[<prev] [next>] [<thread-prev] [thread-next>] [day] [month] [year] [list]
Message-ID: <20181213092619-mutt-send-email-mst@kernel.org>
Date: Thu, 13 Dec 2018 09:29:10 -0500
From: "Michael S. Tsirkin" <mst@...hat.com>
To: jiangyiwen <jiangyiwen@...wei.com>
Cc: Stefan Hajnoczi <stefanha@...hat.com>,
Jason Wang <jasowang@...hat.com>, netdev@...r.kernel.org,
kvm@...r.kernel.org, virtualization@...ts.linux-foundation.org
Subject: Re: [PATCH v2 3/5] VSOCK: support receive mergeable rx buffer in
guest
On Thu, Dec 13, 2018 at 10:38:09AM +0800, jiangyiwen wrote:
> Hi Michael,
>
> On 2018/12/12 23:31, Michael S. Tsirkin wrote:
> > On Wed, Dec 12, 2018 at 05:31:39PM +0800, jiangyiwen wrote:
> >> Guest receive mergeable rx buffer, it can merge
> >> scatter rx buffer into a big buffer and then copy
> >> to user space.
> >>
> >> In addition, it also use iovec to replace buf in struct
> >> virtio_vsock_pkt, keep tx and rx consistency. The only
> >> difference is now tx still uses a segment of continuous
> >> physical memory to implement.
> >>
> >> Signed-off-by: Yiwen Jiang <jiangyiwen@...wei.com>
> >> ---
> >> drivers/vhost/vsock.c | 31 +++++++---
> >> include/linux/virtio_vsock.h | 6 +-
> >> net/vmw_vsock/virtio_transport.c | 105 ++++++++++++++++++++++++++++----
> >> net/vmw_vsock/virtio_transport_common.c | 59 ++++++++++++++----
> >> 4 files changed, 166 insertions(+), 35 deletions(-)
> >
> >
> > This was supposed to be a guest patch, why is vhost changed here?
> >
>
> In mergeable rx buff cases, it need to scatter big packets into several
> buffers, so I add kvec variable in struct virtio_vsock_pkt, at the same
> time, in order to keep tx and rx consistency, I use kvec to replace
> variable buf, because vhost use the variable pkt->buf, so this patch
> caused vhost is changed.

*Work request A*:
According to the VSOCK patch email, how many files does the patch change?
*Work request B*:
Translate this sentence from the VSOCK patch email into Spanish: "This was supposed to be a guest patch, why is vhost changed here?"

*Collected data*:

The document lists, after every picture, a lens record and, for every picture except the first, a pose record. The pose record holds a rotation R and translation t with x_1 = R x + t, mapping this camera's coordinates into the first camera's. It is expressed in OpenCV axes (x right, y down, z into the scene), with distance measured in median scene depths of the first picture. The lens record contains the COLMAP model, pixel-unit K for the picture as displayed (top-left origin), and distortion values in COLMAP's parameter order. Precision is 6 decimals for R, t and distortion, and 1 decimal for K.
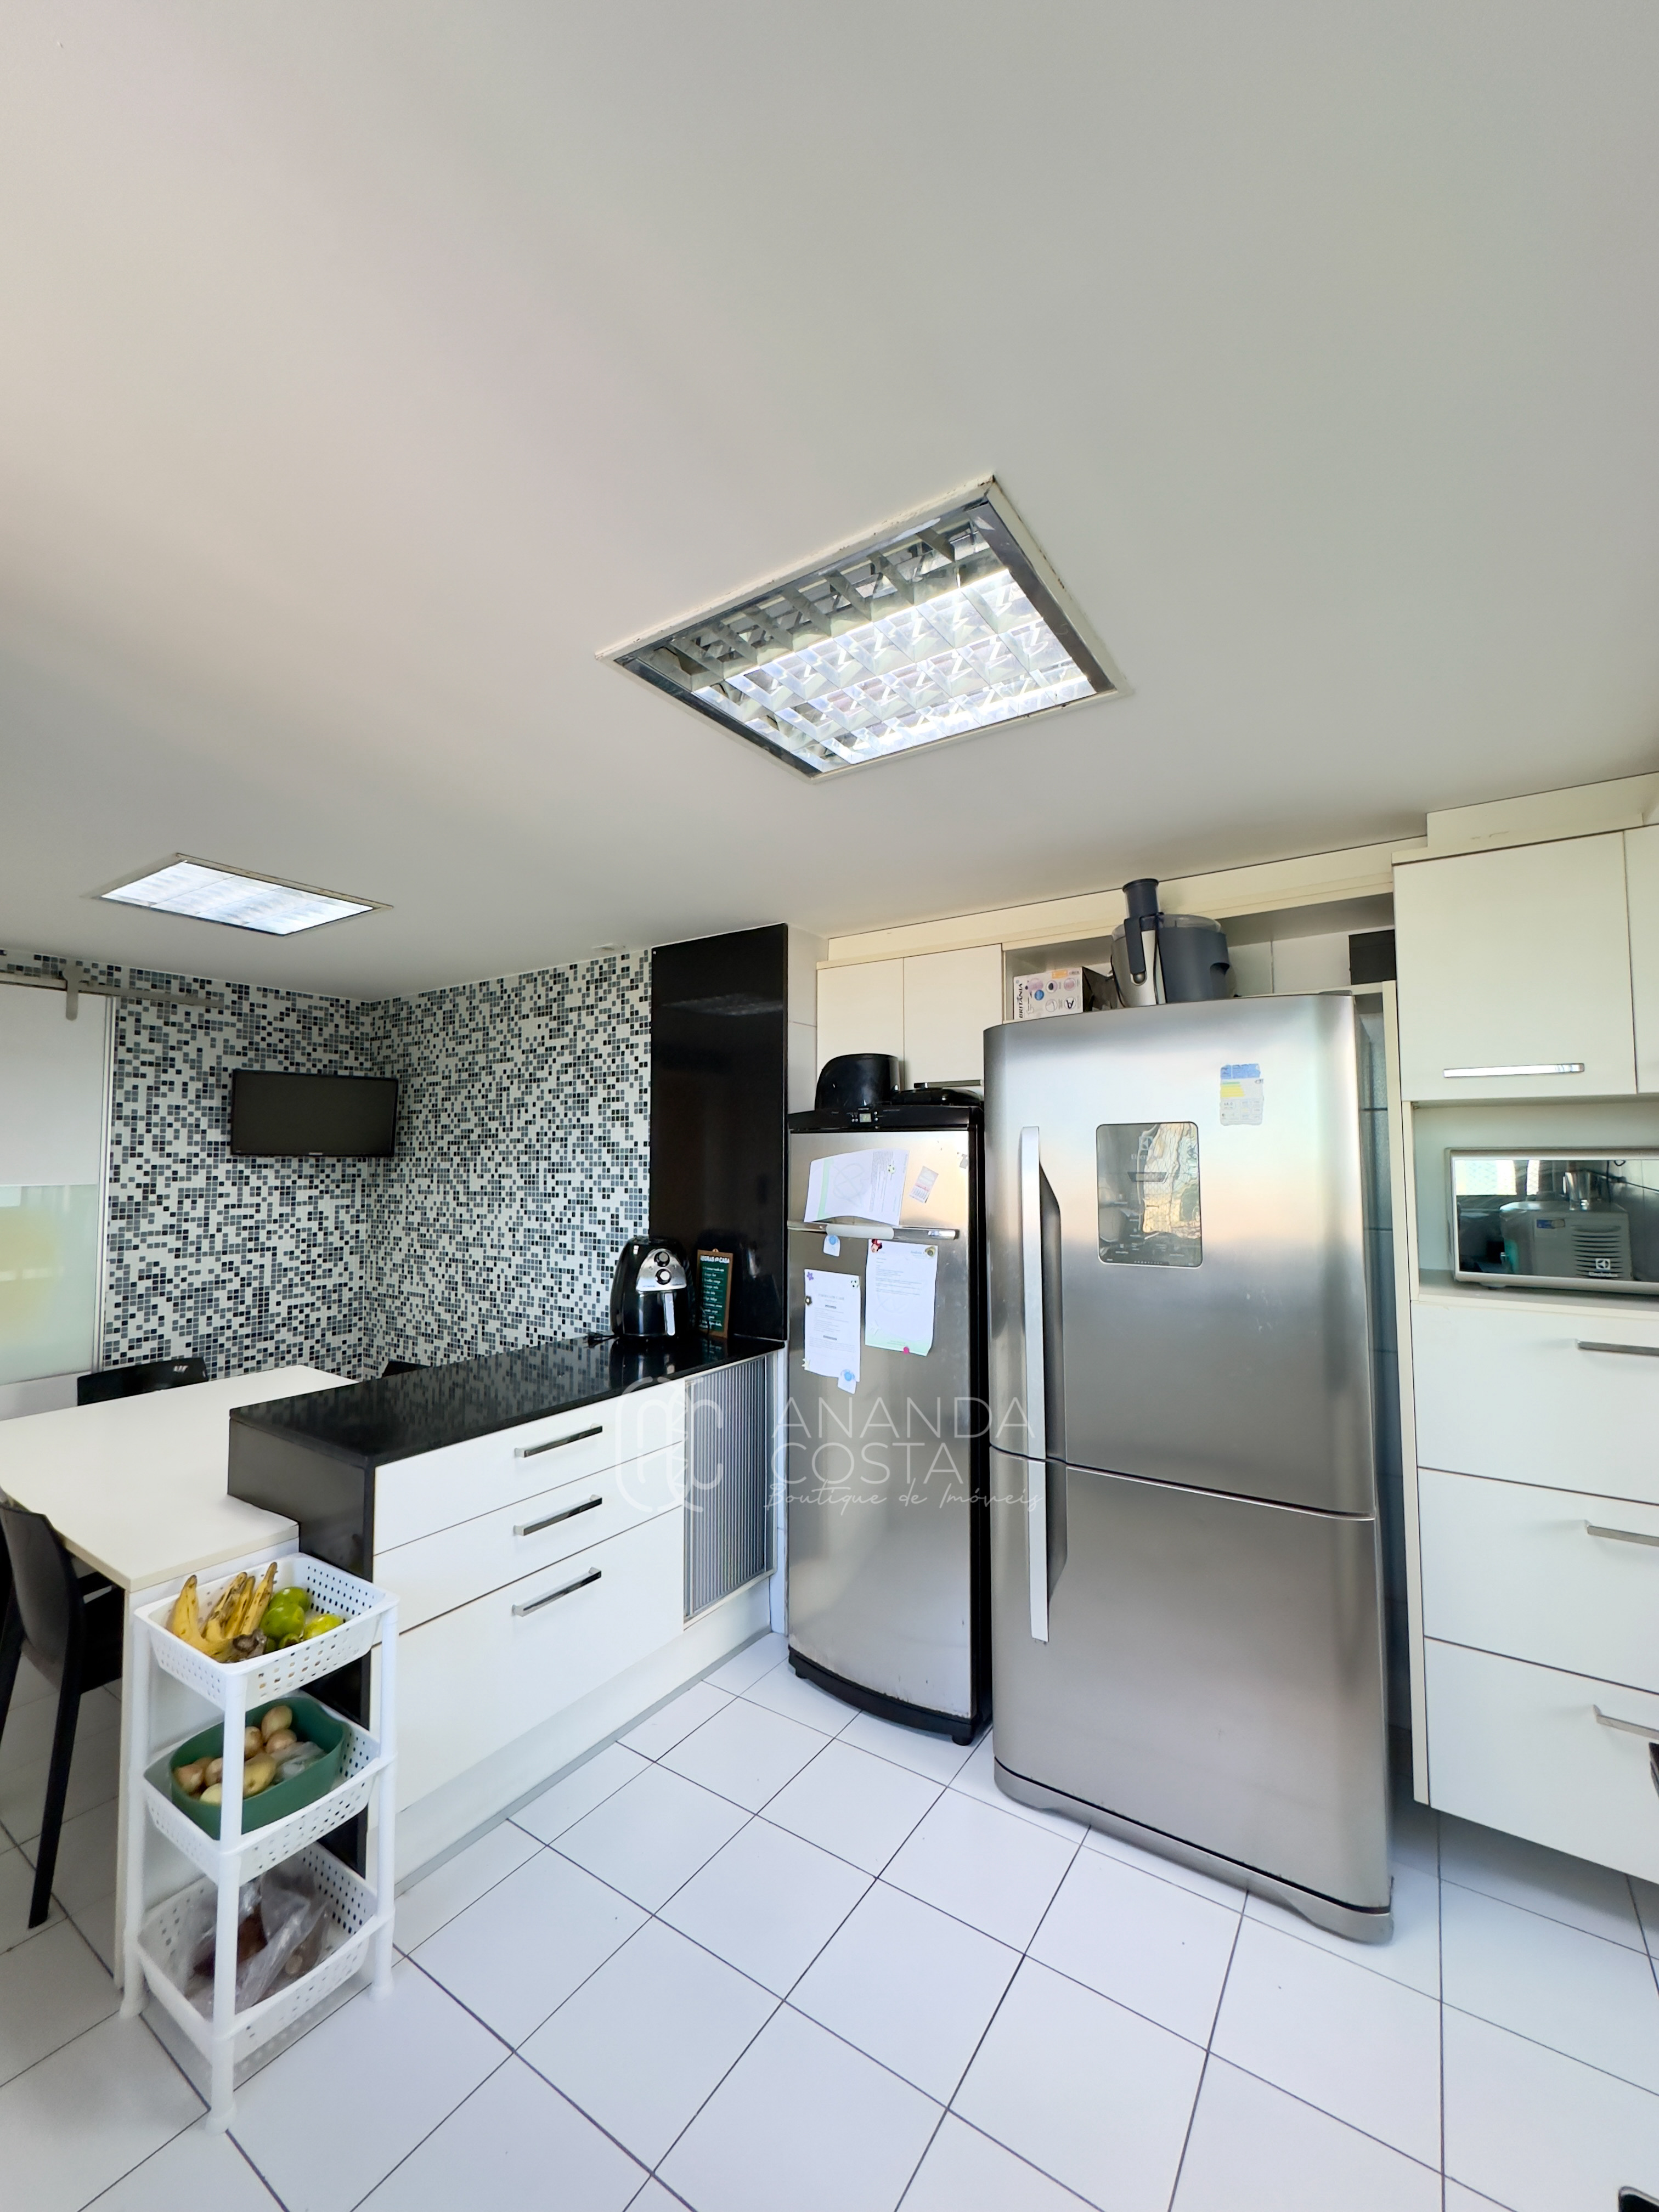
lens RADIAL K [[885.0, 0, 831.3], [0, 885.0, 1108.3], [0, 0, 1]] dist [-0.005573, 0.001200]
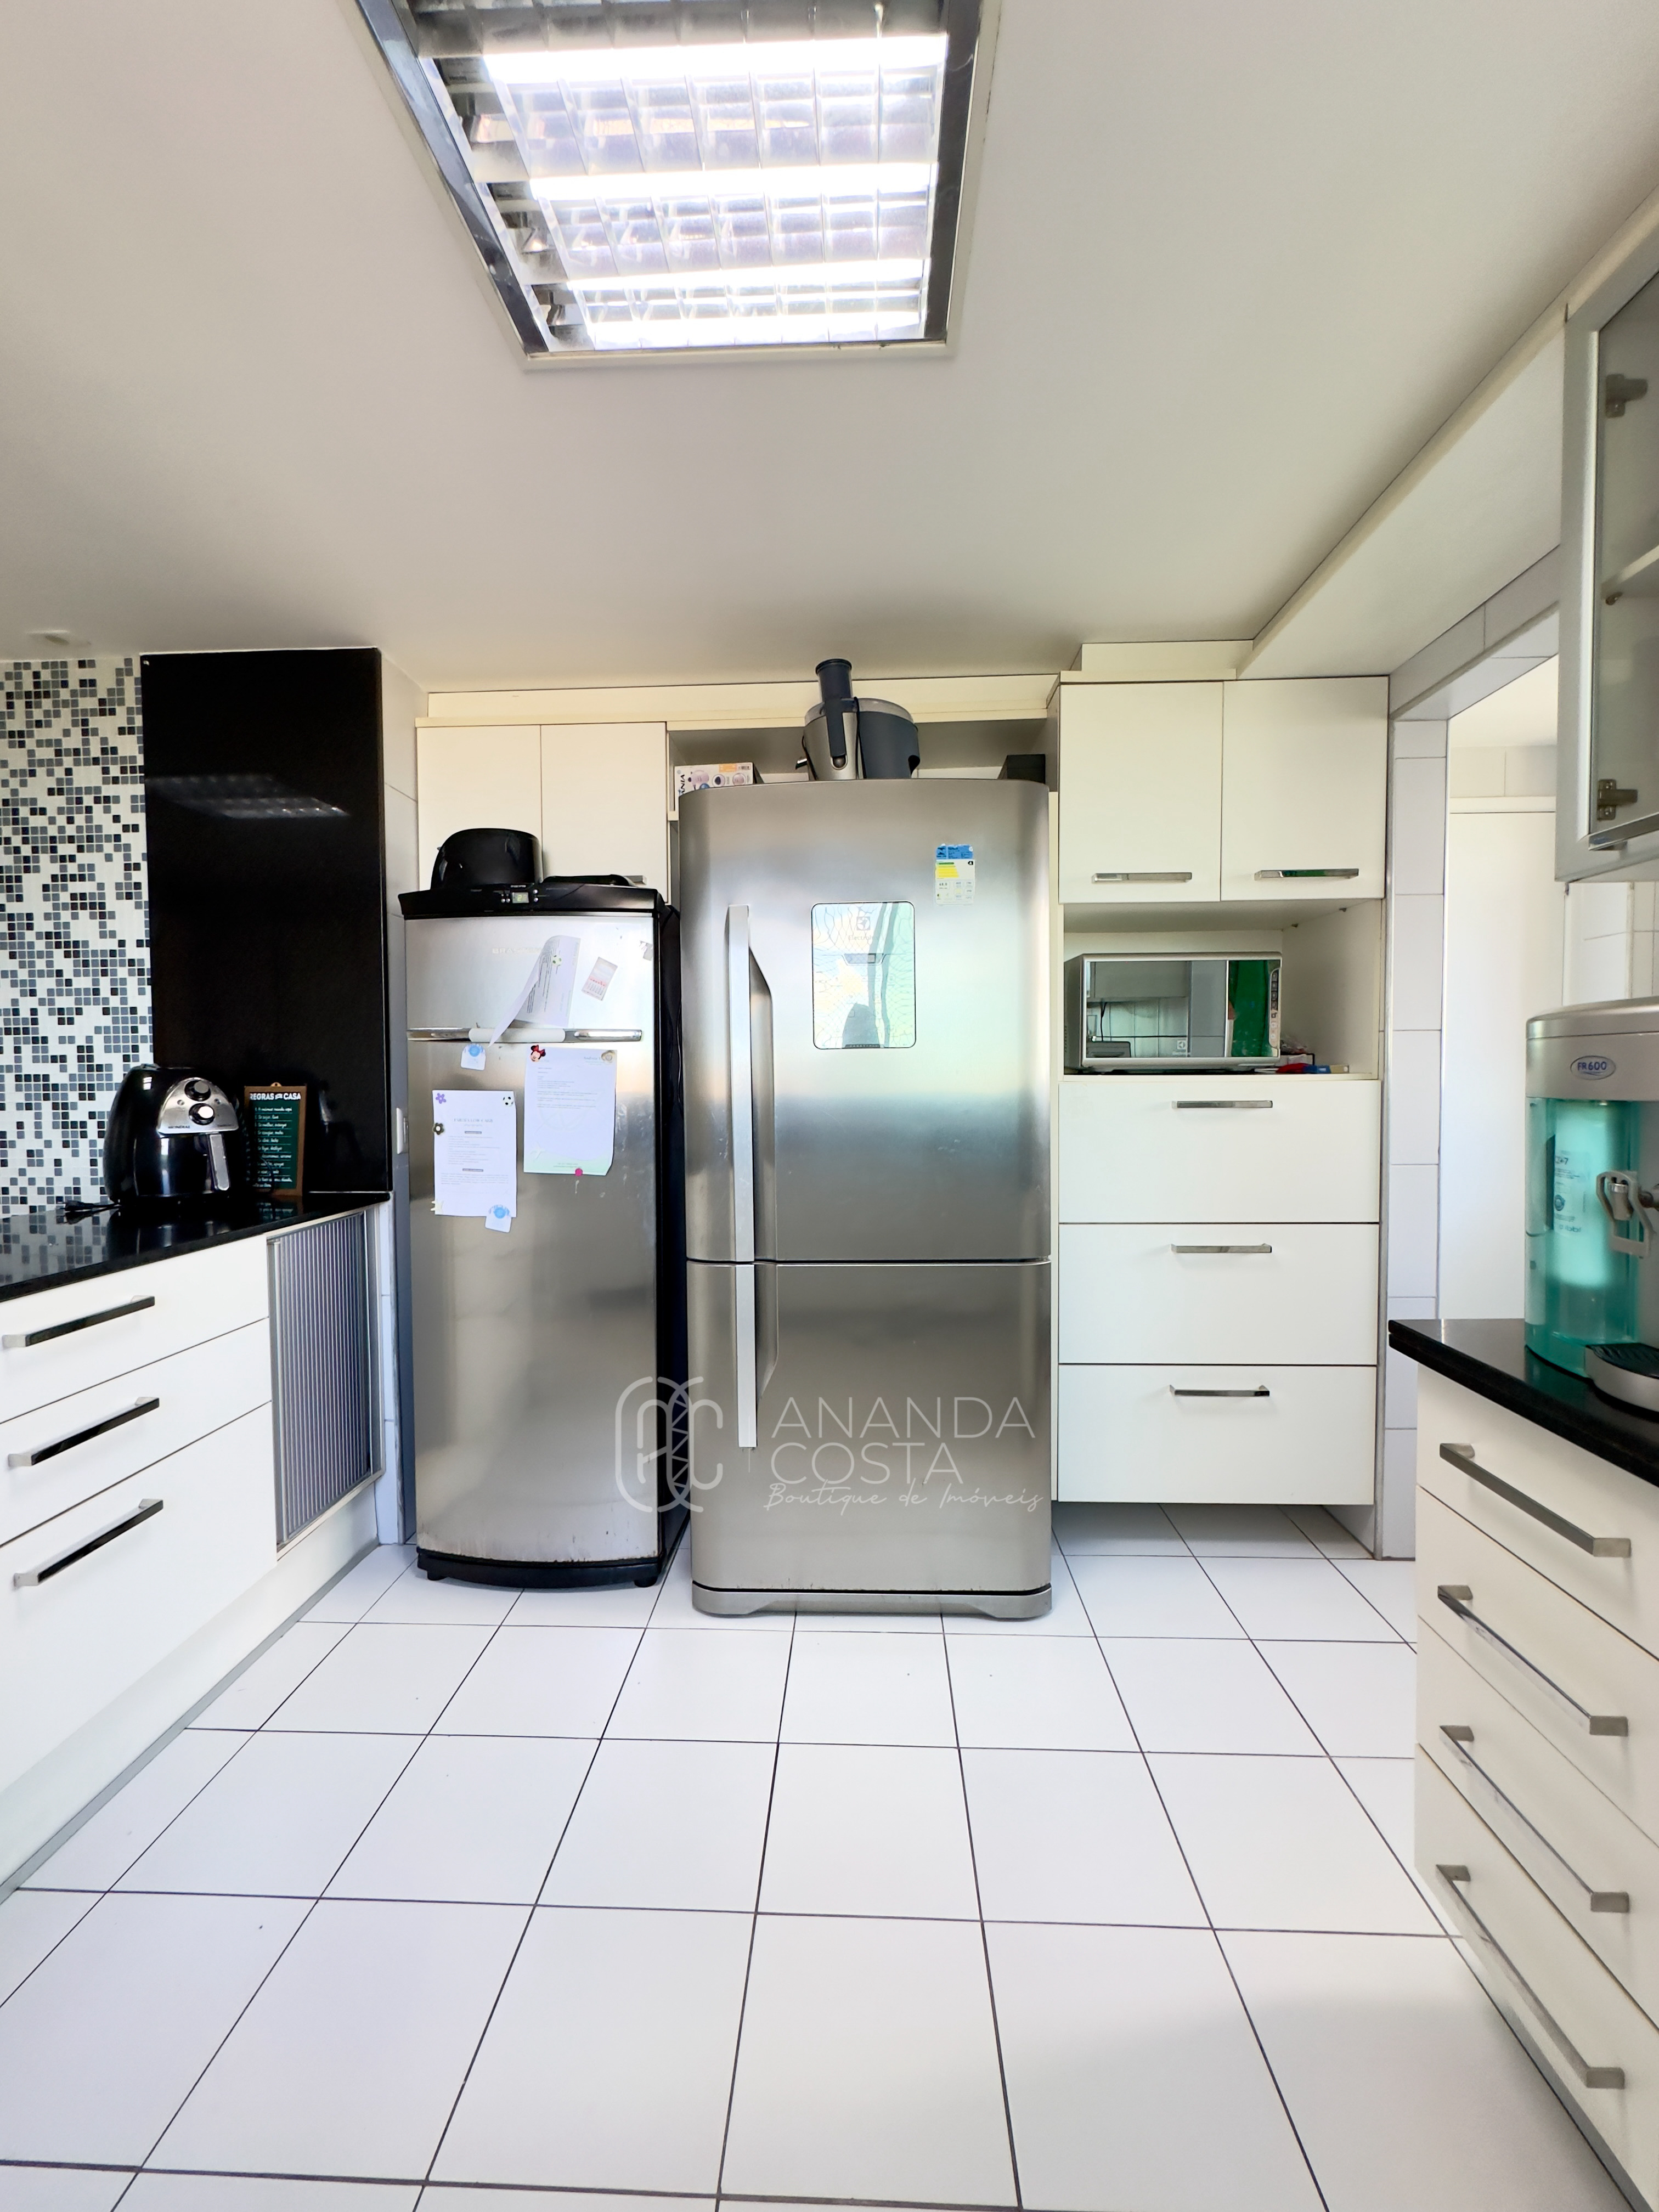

*Exercise solution A*:
Four files, with 166 insertions and 35 deletions.

*Exercise solution B*:
Se suponía que este era un parche para el invitado; ¿por qué se modifica vhost aquí?